After repeated warnings, the FCC fined the operators of an unlicensed radio station in California $25,000. Section 301 of the Communications Act prohibits any person from operating any apparatus for the transmission of energy, communications, or signals by radio within the United States without FCC authorization.

In July 2013, the FCC received a complaint that an unauthorized station was causing co-channel interference. FCC agents verified the complaint and issued a Field Notice to the individual occupying the single family home where an unlicensed church radio station was operating. One week later, the FCC issued a Notice of Unlicensed Operation (“NOUO”) to the individual.

The adult children of the individual subsequently contacted the FCC and acknowledged that their father operated the unlicensed station. The FCC advised that continued operation of the unlicensed station could result in significant monetary penalties. In September 2013, the individual temporarily ceased the unauthorized broadcast.

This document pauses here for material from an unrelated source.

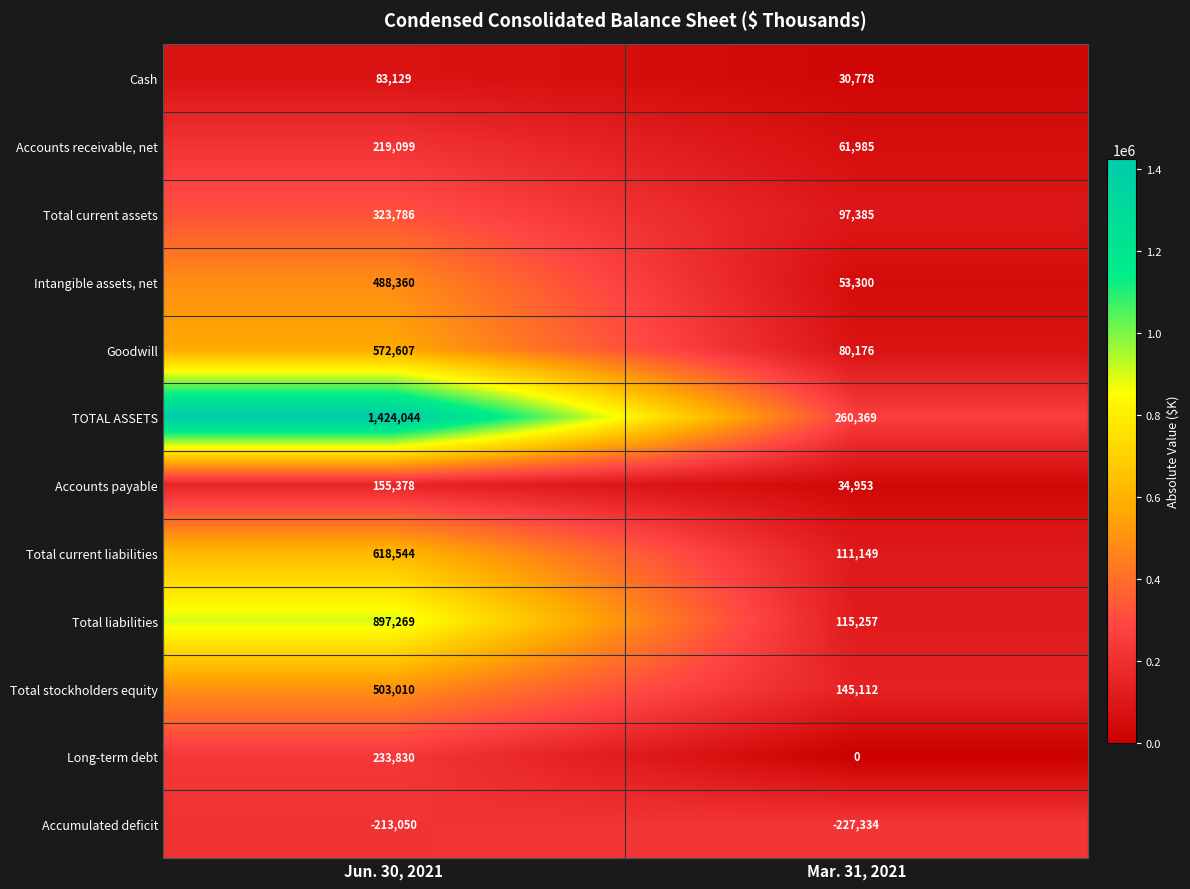

At which label is Goodwill closest to 326391?

Mar. 31, 2021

The FCC subsequently found that on at least five separate occasions the individual resumed unauthorized operations:

  • January-April 2015 (the FCC issued an additional NOUO to the individual in his capacity as pastor of the church he ran. The individual did not respond to this NOUO, but nevertheless stopped broadcasting a few days later.)
  • June-July 2015 (the FCC noted more broadcasts, but did not issue an NOUO or Field Notice.)
  • February 2016 (the FCC issued another NOUO, and when it failed to receive a response, mailed an additional copy of the NOUO to the individual. The individual again did not respond.)
  • July 2016 (FCC agents spoke with the individual and issued another Field Notice. In the individual’s conversation with the FCC agents, he “committed to cease operating the unlicensed station.”)
  • August 2016 (the FCC noted more broadcasts, but did not issue an additional NOUO or Field Notice.)

The FCC issued a Notice of Apparent Liability for Forfeiture (“NAL”) against the individual and the church in December 2016, proposing a $25,000 fine. FCC guidelines set a base fine amount of $10,000 for unauthorized operation for each violation or each day of a continuing violation. The FCC may adjust a fine upward or downward after taking into account the particular facts of each case. Here, the FCC found that the individual and the church deliberately disregarded the FCC’s authority and requirements. As a result, the FCC proposed a $20,000 base fine — $10,000 for the unauthorized operations in February 2016 and another $10,000 for the unauthorized operations in August 2016 — and applied a $5,000 upward adjustment for the multiple Field Notices and NOUOs that were ignored, for a total proposed fine of $25,000. The FCC subsequently issued the $25,000 fine in a Forfeiture Order after the individual and church did not respond to the NAL.